行刑的大约也看出了他的异常,又是一棍砸在了他的小腹上,这次比方才更重,仿佛要活活将他的尿泡打破才罢休。

        “求......求不要......不要打这里......”他粗喘着气禁不住求饶,一时竟忘了不能出声的规矩。

        “说话之前先掂量着自己配不配。”坐在不远处观刑的刑堂堂主冷着声开口。

        他的求饶换来了更重的一棍,精准砸在了上一棍在他的小腹上留下的红痕上,又是一股没禁住的尿挣脱了他疲惫不堪的括约肌,深色的水渍迅速扩散。

        这下彻底忍不回去了。

        下腹的剧痛让他有种错觉,觉得自己的肚子里不是装了尿,而是装着一肚子削尖了的石块。每一次重击都让他难过得几乎要昏死过去。

        膀胱壁估计已经受伤了。

        他没继续忍耐,任由尿液水流似的从下身流出,感受着温热水流在裤管中四下窜动,他有种破罐破摔的释怀感。

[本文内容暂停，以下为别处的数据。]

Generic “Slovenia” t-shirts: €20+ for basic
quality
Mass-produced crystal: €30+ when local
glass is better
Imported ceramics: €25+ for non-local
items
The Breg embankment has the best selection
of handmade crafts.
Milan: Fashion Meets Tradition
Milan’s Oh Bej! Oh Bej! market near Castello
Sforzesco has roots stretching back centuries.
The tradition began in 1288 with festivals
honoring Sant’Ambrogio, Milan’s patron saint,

        “憋回去。”一个毫无感情,完全听不出起伏的声音。

        那根铁棍不知什么时候到了另一只手里,直指贺朝云正在喷水的鸡巴,因憋涨半勃的鸡巴顶着湿透的裤子,铁棍就抵在那个小弧度上。

        缓缓抬头,看清了那人的面容后,贺朝云心下一动。